La pequeña historia de los clavos y las agujas en la magia

EN EL SUMARIO...

 

1. Clavar el destino de la Antigüedad a la Edad Media
2. Fetiches clavados y poderes perforados en África
3. Puntas sagradas y maldiciones clavadas en Asia
4. Espinas rituales y flechas invisibles en las Américas


Ellos atraviesan, fijan, marcan. Objetos cotidianos ordinarios, los clavos y las agujas parecen tener solo una función útil. Sin embargo, detrás de su aparente banalidad, llevan una herencia persistente en las tradiciones mágicas de todo el mundo, desde Europa hasta los confines de Asia, de África a las Américas. Su simple presencia en un ritual plantea una pregunta: ¿y si un trozo de metal pudiera contener una voluntad? Elementos de respuesta.

1. Clavar el destino de la Antigüedad a la Edad Media

En la Antigüedad grecorromana, clavar un clavo era un gesto cargado de significado. Los antiguos veían en el acto de clavar el símbolo de una realidad fijada de manera irrevocable. Entre los etruscos y los romanos, un ritual oficial consistía en clavar cada año un clavo en el templo de Júpiter para conjurar la mala suerte y marcar el tiempo (el clavus annalis). Más generalmente, el clavo se impone como instrumento central de las maldiciones en la magia romana: los arqueólogos han desenterrado numerosas tablillas de execración (defixiones) de plomo que eran enrolladas o dobladas, luego perforadas con un clavo grueso y enterradas para maldecir a un enemigo, un lugar o un grupo.

Se trata de una placa delgada de plomo, a veces de barro cocido o cera, sobre la cual se escribía el nombre del objetivo acompañado de una fórmula ritual destinada a invocar una deidad o un poder subterráneo para dañar a esa persona. Después de redactarla, la tablilla era enrollada, doblada, clavada o atravesada, y luego depositada en un lugar simbólico: una tumba, un pozo, un santuario o enterrada en el suelo. La idea era confiar la maldición a los espíritus del mundo subterráneo, a los muertos o a deidades ctónicas (relacionadas con la tierra) capaces de ejecutarla.

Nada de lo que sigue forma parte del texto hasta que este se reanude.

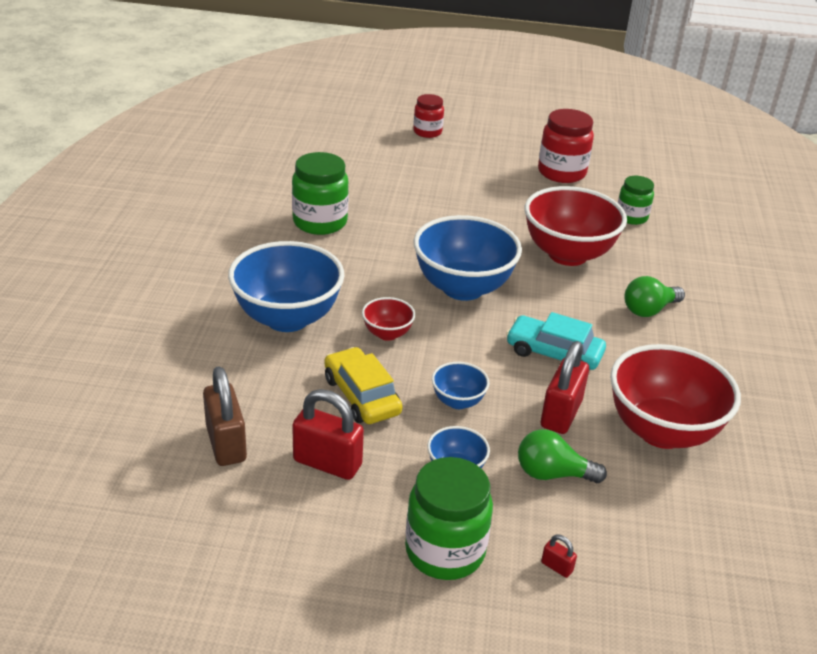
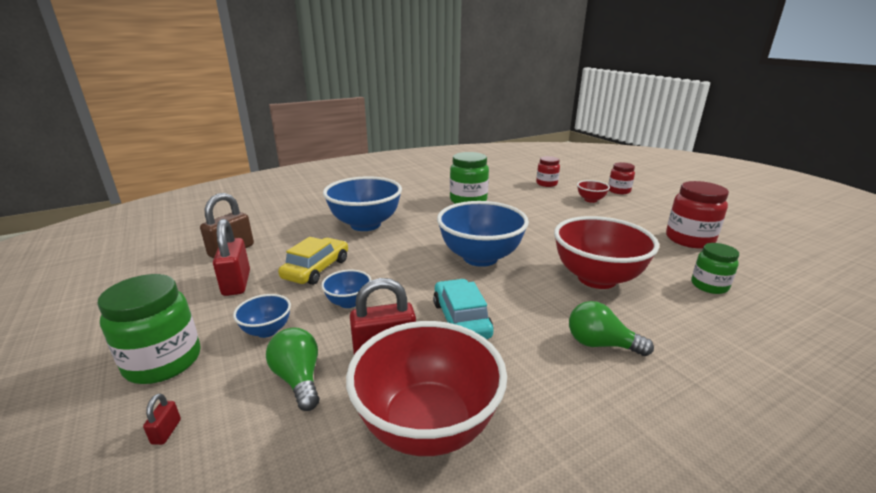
camera: 55 degrees right, 10 degrees down
(348, 153) = (546, 184): none -> red jar
(387, 334) = (391, 253): red bowl -> red bowl (590, 200)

La pequeña historia de los clavos y las agujas en la magia

Tablillas de execración encontradas en excavaciones en Tongres. Fuente: The Conversation

El clavo, al «sujetar» la tablilla y lo que representa, garantizaba la inevitabilidad de la maldición, clavando simbólicamente a la víctima en el mundo subterráneo. A veces, una figurilla que representaba al objetivo acompañaba la tablilla: así, en el siglo IV d.C., se descubrió una pequeña dagyde de arcilla que representaba a una mujer encadenada, atravesada por trece agujas de bronce, en un vaso junto con su tablilla de maldición de plomo – un verdadero hechizo de más de 1600 años, hoy conservado en el Louvre. En otros casos, el clavo de maldición estaba grabado con fórmulas ocultas o símbolos (serpientes, deidades, etc.), como lo demuestran varios clavos mágicos romanos encontrados con inscripciones esotéricas.

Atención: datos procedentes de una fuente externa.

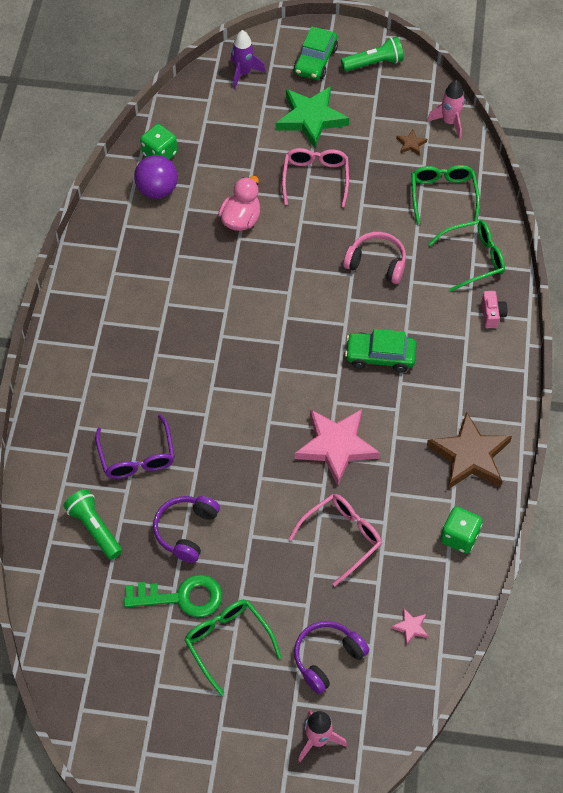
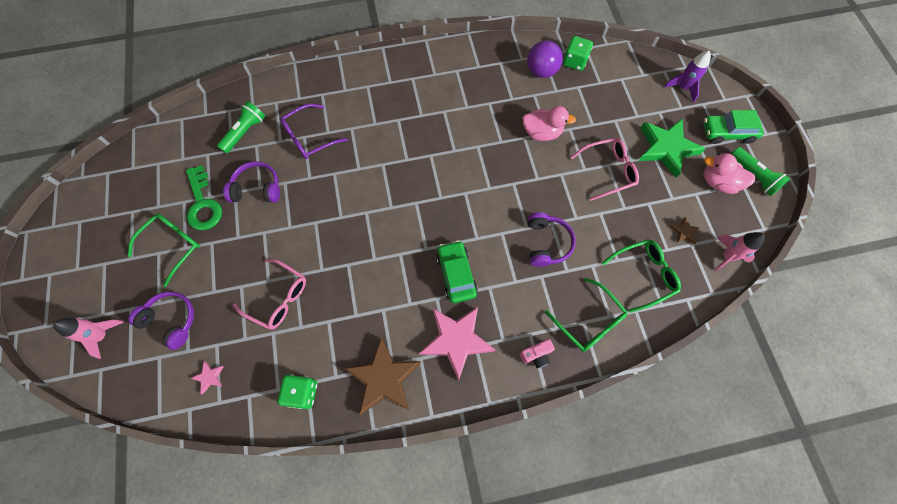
camera: 70 degrees right, 10 degrees up
(336, 446) = (359, 268): pink star -> pink star (456, 340)
(369, 94) = (718, 182): none -> pink duck
(376, 263) = (546, 243): pink headphones -> purple headphones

Más allá de los círculos mágico-religiosos, las tradiciones populares europeas han empleado ampliamente clavos, alfileres y agujas en la brujería y la protección. La Edad Media y el Renacimiento abundan en relatos de brujas que fabricaban muñecas de trapo, cera o madera – llamadas dagydes o poppets – para representar a una persona a embrujar, y luego las atravesaban con alfileres para causarle dolor o enfermedad. Manuales de magia medievales e incluso juicios por brujería describen cómo «clavar alfileres en una imagen» podía servir tanto para lanzar un hechizo como para encender el amor. Durante los tristemente célebres juicios de brujas de Salem en 1692, se encontraron en la casa de la acusada Bridget Bishop varias muñecas de tela agujereadas con agujas, sospechadas de ser soportes de maleficios. Por otro lado, estos mismos objetos puntiagudos servían para defenderse de los embrujos: en Inglaterra en el siglo XVII, se enterraban bajo el hogar de la chimenea botellas de bruja (los verdaderos spelljar mucho menos instagrammeables que hoy) llenas de orina, clavos y alfileres con el fin de atrapar y neutralizar el mal enviado por un hechicero. Cientos de estas botellas claveteadas han sido encontradas por arqueólogos, testimonio de esta práctica apotropaica extendida.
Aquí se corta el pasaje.